Discounting future lives reduces our estimation of the potential severity of climate transformation impact, since it diminishes the significance of changes that will happen to future generations. Therefore, ethical and policy options on climate change are going to differ depending on whether future lives are worth the same or less than present lives. In politics, that would be called a ballot-box issue.

Or maybe the subject won't come up Danish political scientist and climate-change skeptic Bjorn Lomborg - he was in Toronto recently to debate the issue - says it will be far more expensive to cut carbon emissions radically than to simply shoulder the cost of adaptation. Thus, he argues, both present and future generations will be better off if we simply accept there will be climate change and try to live with it.

Even Yale's William Nordhaus, the world's foremost climate-change economist, argues that the Kyoto controls are far too aggressive, and that only limited abatement policies should be put in place.

But someone's going to talk about the polar bears The precautionary principle - which Canada has accepted as a signatory to the Earth Summit's Rio Declaration in 1992 - says that uncertainty about the potential harm something might cause should not be used as an excuse to avoid taking measures to address it.

University of Washington philosopher Stephen Gardiner, one of the very few scholars to write on global-warming ethics, says climate change satisfies the conditions for the core precautionary principle: Many of the predicted outcomes seem severe, some are catastrophic and a number are deemed irreversible.

And the science Climate-change science is said to be uncertain. Uncertainty, however, doesn't mean we have no clue: It's simply a technical term for the probability that something will occur.

The International Panel on Climate Change - whose science has not been sullied by a leaked e-mail scandal - explicitly assigns probabilities to its main climate predictions. For example, it says it is "very likely" that in the 21st century there will be higher temperatures over nearly all land areas, by which the IPCC means a probability of 90 to 99 per cent.

Introducing the Difference Principle On the issue of responsibility for the guck already in the atmosphere, philosophical writers agree: Developed countries should take the lead role in bearing the costs of climate change, while the less-developed countries should be allowed to increase emissions for the foreseeable future.

Prof. Gardiner says all the major traditional lines of thought about justice in ethical theory point to the same conclusion under what may be called a Difference Principle inspired by John Rawls. This permits inequalities in the distribution of goods, but only if those inequalities benefit the worst-off members of society.

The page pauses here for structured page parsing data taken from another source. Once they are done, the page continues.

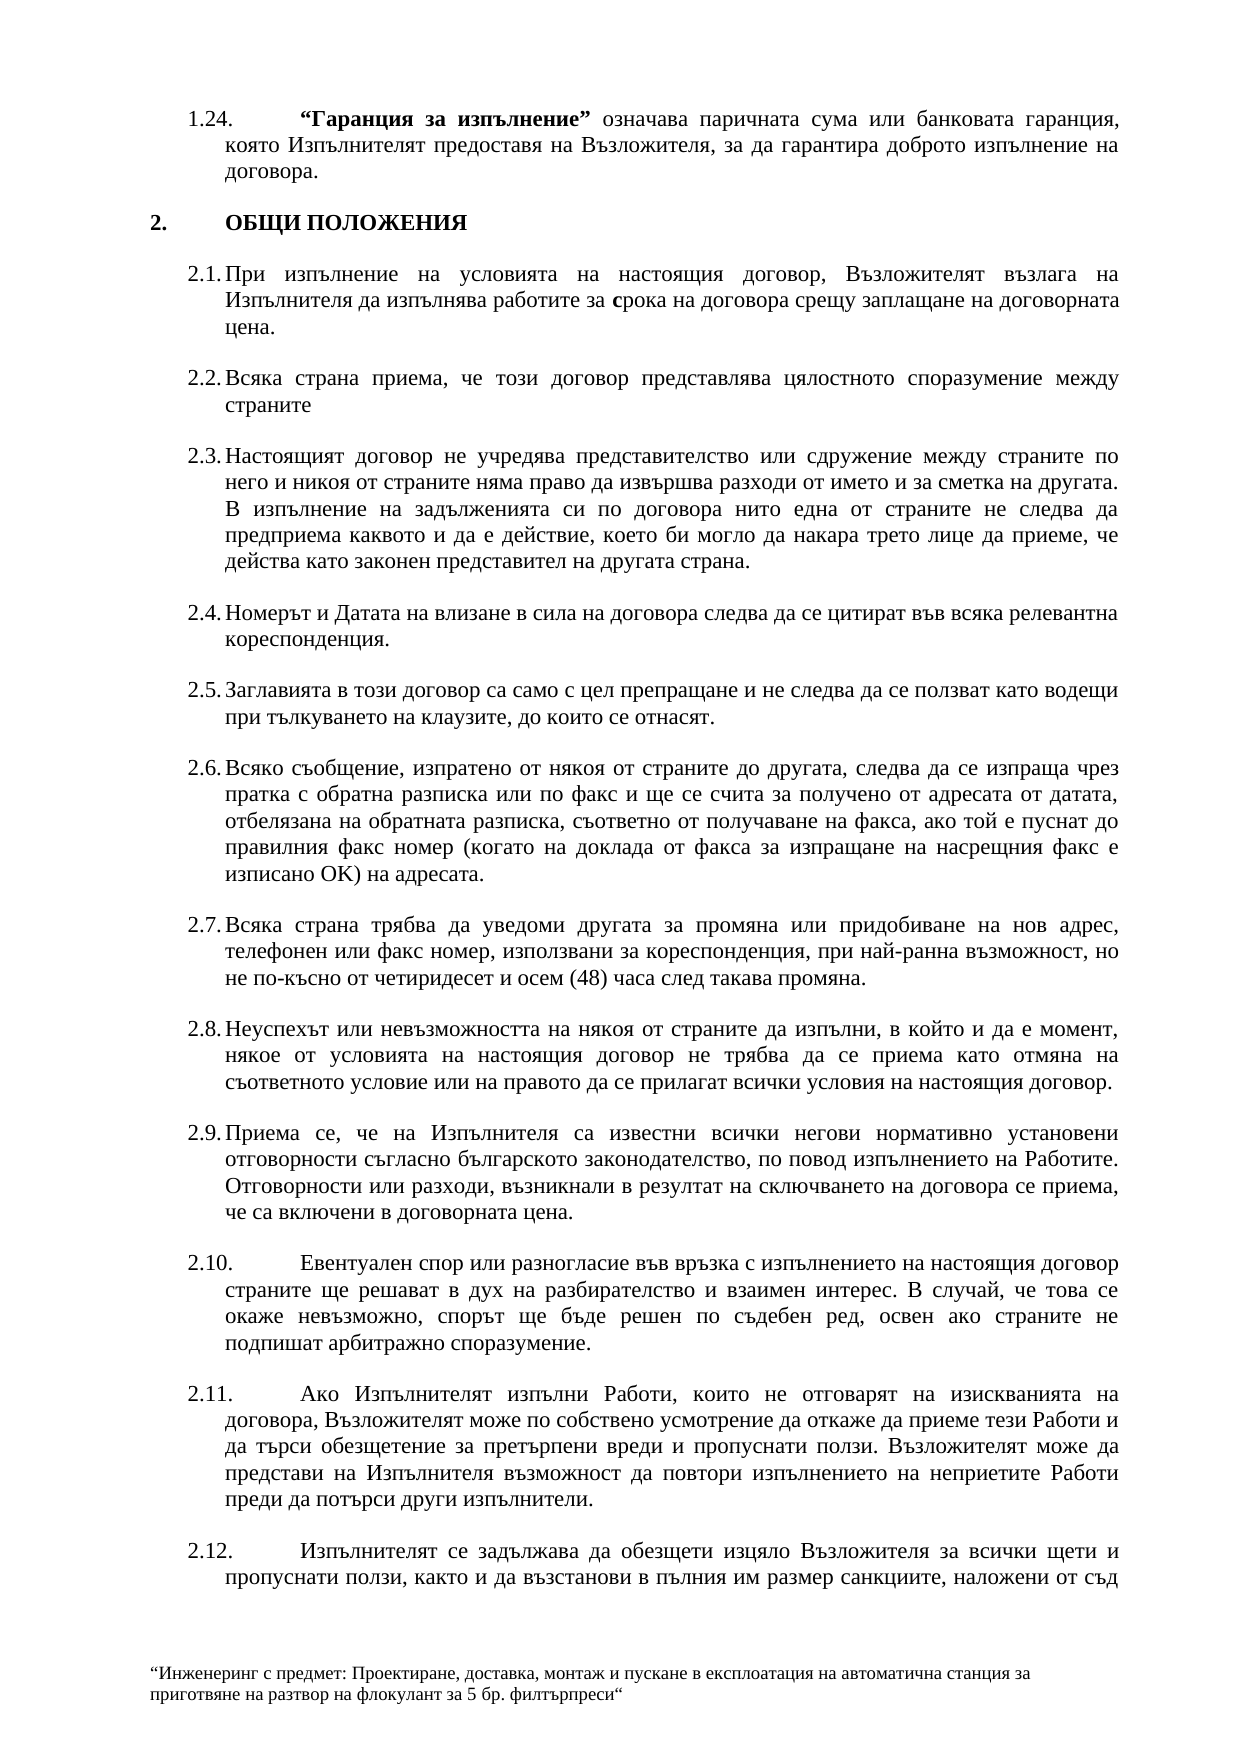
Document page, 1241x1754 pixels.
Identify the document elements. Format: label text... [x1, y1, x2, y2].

list Ако Изпълнителят изпълни Работи, които не отговарят на изискванията на договора, Възложителят може по собствено усмотрение да откаже да приеме тези Работи и да търси обезщетение за претърпени вреди и пропуснати ползи. Възложителят може да представи на Изпълнителя възможност да повтори изпълнението на неприетите Работи преди да потърси други изпълнители. [187, 1380, 1121, 1512]
list Всяка страна трябва да уведоми другата за промяна или придобиване на нов адрес, телефонен или факс номер, използвани за кореспонденция, при най-ранна възможност, но не по-късно от четиридесет и осем (48) часа след такава промяна. [187, 911, 1121, 990]
list Неуспехът или невъзможността на някоя от страните да изпълни, в който и да е момент, някое от условията на настоящия договор не трябва да се приема като отмяна на съответното условие или на правото да се прилагат всички условия на настоящия договор. [187, 1015, 1121, 1094]
list Номерът и Датата на влизане в сила на договора следва да се цитират във всяка релевантна кореспонденция. [187, 599, 1121, 651]
list Евентуален спор или разногласие във връзка с изпълнението на настоящия договор страните ще решават в дух на разбирателство и взаимен интерес. В случай, че това се окаже невъзможно, спорът ще бъде решен по съдебен ред, освен ако страните не подпишат арбитражно споразумение. [187, 1249, 1121, 1355]
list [187, 1537, 1121, 1589]
list Всяка страна приема, че този договор представлява цялостното споразумение между страните [187, 364, 1121, 417]
list Приема се, че на Изпълнителя са известни всички негови нормативно установени отговорности съгласно българското законодателство, по повод изпълнението на Работите. Отговорности или разходи, възникнали в резултат на сключването на договора се приема, че са включени в договорната цена. [187, 1119, 1121, 1224]
list При изпълнение на условията на настоящия договор, Възложителят възлага на Изпълнителя да изпълнява работите за срока на договора срещу заплащане на договорната цена. [187, 260, 1121, 339]
list Всяко съобщение, изпратено от някоя от страните до другата, следва да се изпраща чрез пратка с обратна разписка или по факс и ще се счита за получено от адресата от датата, отбелязана на обратната разписка, съответно от получаване на факса, ако той е пуснат до правилния факс номер (когато на доклада от факса за изпращане на насрещния факс е изписано OK) на адресата. [187, 754, 1121, 886]
list ОБЩИ ПОЛОЖЕНИЯ [150, 209, 1121, 235]
list “Гаранция за изпълнение” означава паричната сума или банковата гаранция, която Изпълнителят предоставя на Възложителя, за да гарантира доброто изпълнение на договора. [187, 105, 1121, 184]
list Заглавията в този договор са само с цел препращане и не следва да се ползват като водещи при тълкуването на клаузите, до които се отнасят. [187, 676, 1121, 729]
list Настоящият договор не учредява представителство или сдружение между страните по него и никоя от страните няма право да извършва разходи от името и за сметка на другата. В изпълнение на задълженията си по договора нито една от страните не следва да предприема каквото и да е действие, което би могло да накара трето лице да приеме, че действа като законен представител на другата страна. [187, 442, 1121, 574]
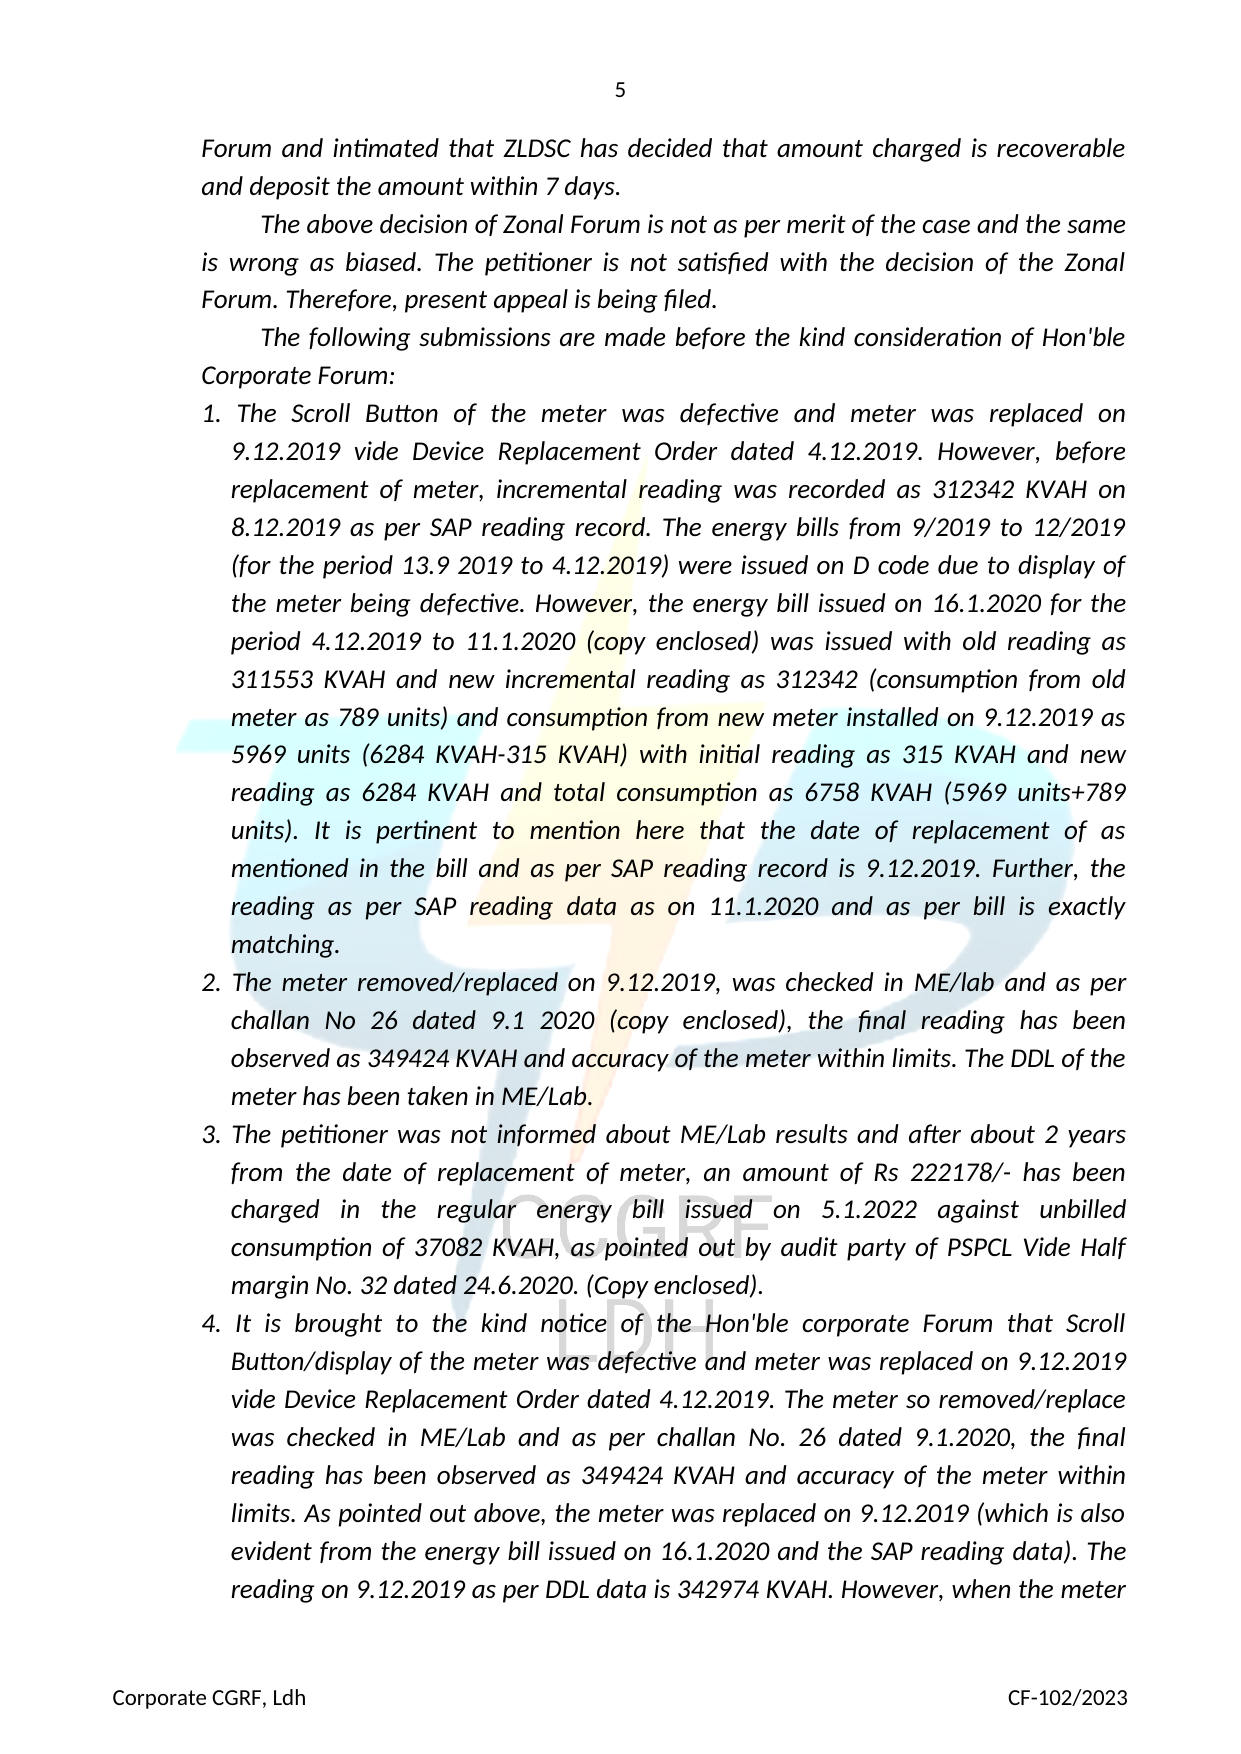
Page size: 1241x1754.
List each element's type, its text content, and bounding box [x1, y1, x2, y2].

list 2. The meter removed/replaced on 9.12.2019, was checked in ME/lab and as per challan No 26 dated 9.1 2020 (copy enclosed), the final reading has been observed as 349424 KVAH and accuracy of the meter within limits. The DDL of the meter has been taken in ME/Lab. [201, 965, 1128, 1112]
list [201, 131, 1128, 202]
list 3. The petitioner was not informed about ME/Lab results and after about 2 years from the date of replacement of meter, an amount of Rs 222178/- has been charged in the regular energy bill issued on 5.1.2022 against unbilled consumption of 37082 KVAH, as pointed out by audit party of PSPCL Vide Half margin No. 32 dated 24.6.2020. (Copy enclosed). [201, 1117, 1128, 1302]
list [201, 1306, 1128, 1605]
list 1. The Scroll Button of the meter was defective and meter was replaced on 9.12.2019 vide Device Replacement Order dated 4.12.2019. However, before replacement of meter, incremental reading was recorded as 312342 KVAH on 8.12.2019 as per SAP reading record. The energy bills from 9/2019 to 12/2019 (for the period 13.9 2019 to 4.12.2019) were issued on D code due to display of the meter being defective. However, the energy bill issued on 16.1.2020 for the period 4.12.2019 to 11.1.2020 (copy enclosed) was issued with old reading as 311553 KVAH and new incremental reading as 312342 (consumption from old meter as 789 units) and consumption from new meter installed on 9.12.2019 as 5969 units (6284 KVAH-315 KVAH) with initial reading as 315 KVAH and new reading as 6284 KVAH and total consumption as 6758 KVAH (5969 units+789 units). It is pertinent to mention here that the date of replacement of as mentioned in the bill and as per SAP reading record is 9.12.2019. Further, the reading as per SAP reading data as on 11.1.2020 and as per bill is exactly matching. [201, 396, 1128, 960]
list The above decision of Zonal Forum is not as per merit of the case and the same is wrong as biased. The petitioner is not satisfied with the decision of the Zonal Forum. Therefore, present appeal is being filed. [201, 207, 1128, 316]
list The following submissions are made before the kind consideration of Hon'ble Corporate Forum: [201, 321, 1128, 392]
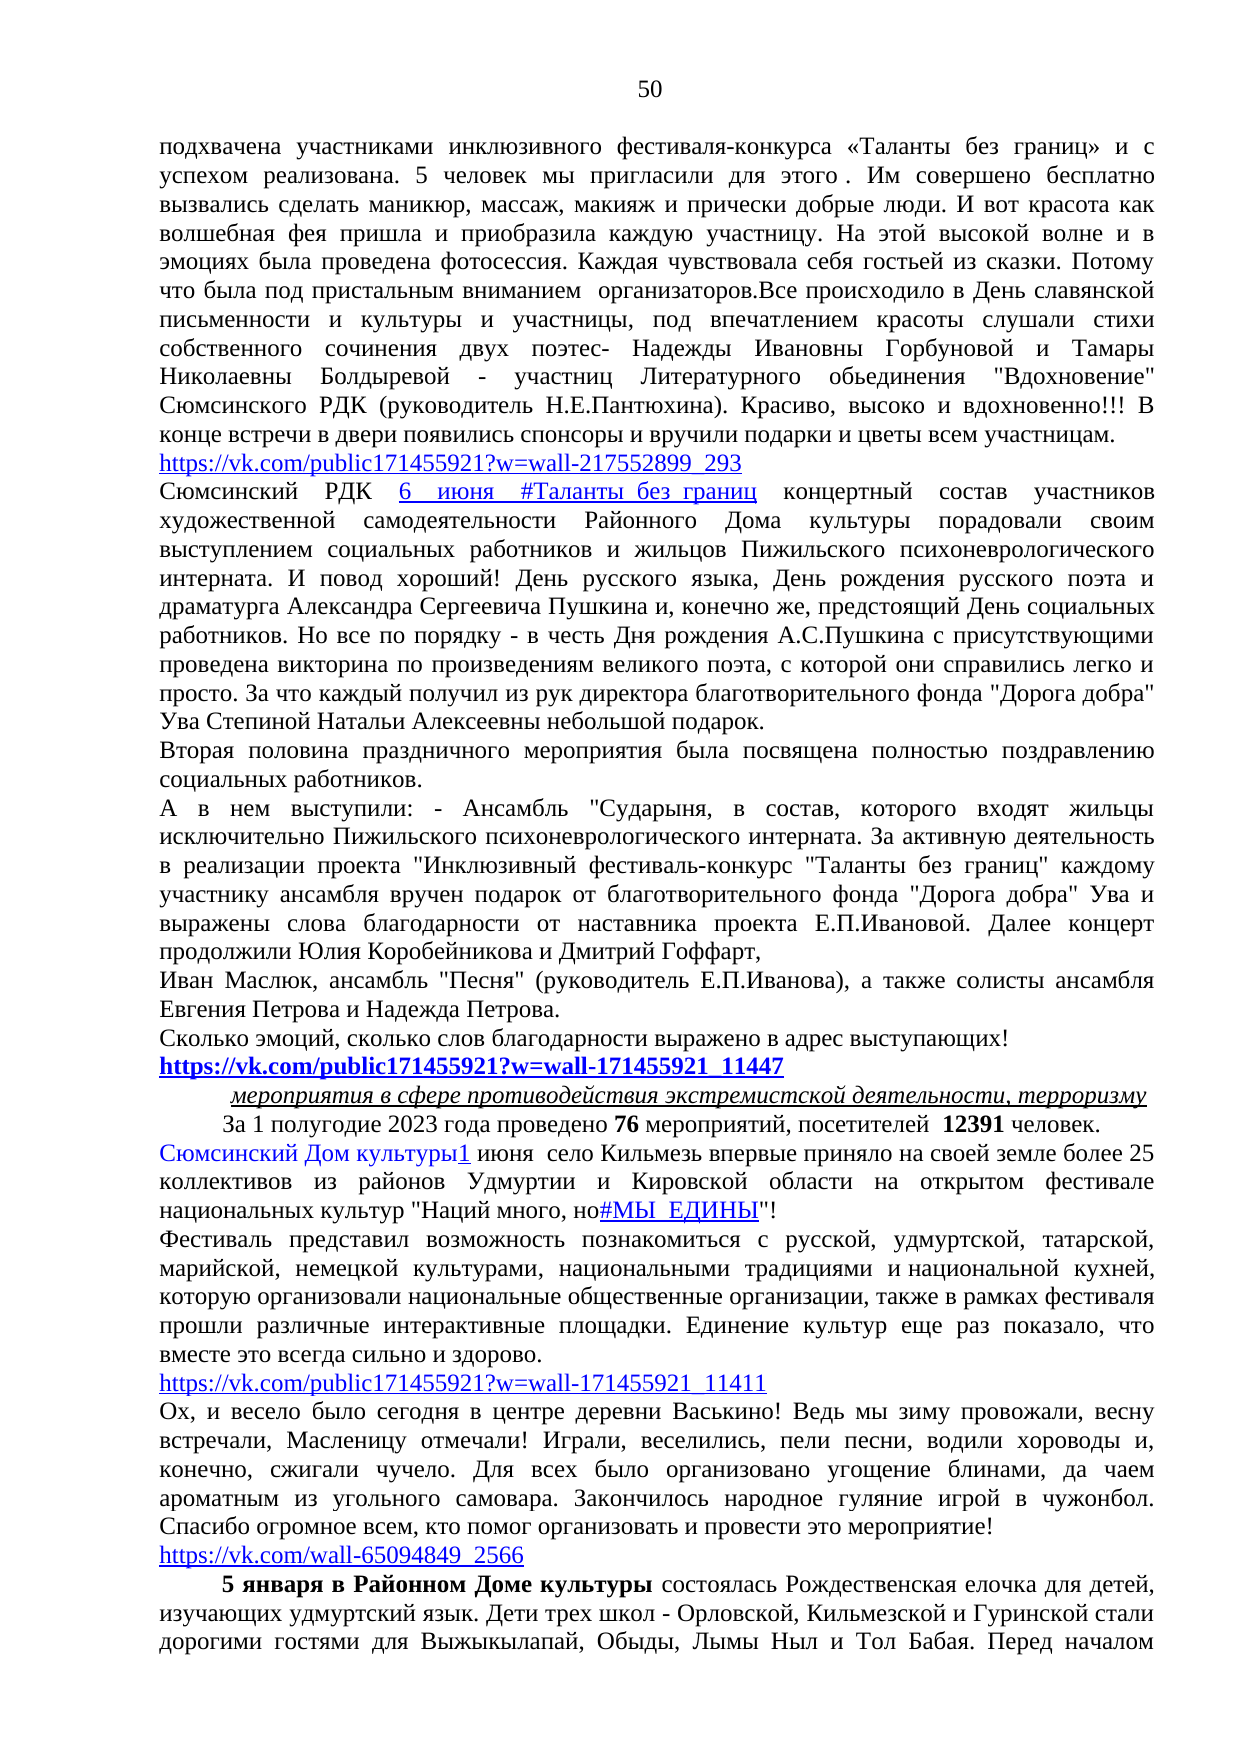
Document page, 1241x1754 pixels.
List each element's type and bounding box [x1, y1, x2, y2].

table_cell [148, 131, 1167, 1655]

Plus allocating emission rights Three main ethical formulas have been proposed for deciding who gets to spew carbon into the atmosphere - equal per-capita entitlement, right to subsistence emissions and priority to the least well off. They're all flawed.

Equal per-capita entitlement, for example, would allow every human being the same carbon footprint. The problem is, that might encourage population growth, and it wouldn't ensure emissions aren't used to produce luxury goods. Rights to subsistence emissions are too hard to define, since they would devolve into an endless debate about who needs what to survive. Similarly, priority to the least well off risks getting sunk in semantic quicksand.

God could be really mad British Anglican theologian Michael Northcott has written a much acclaimed book, A Moral Climate: The Ethics of Global Warming , in which he draws parallels between today and the Hebrew prophets' warning of God's fury over despoliation of the land.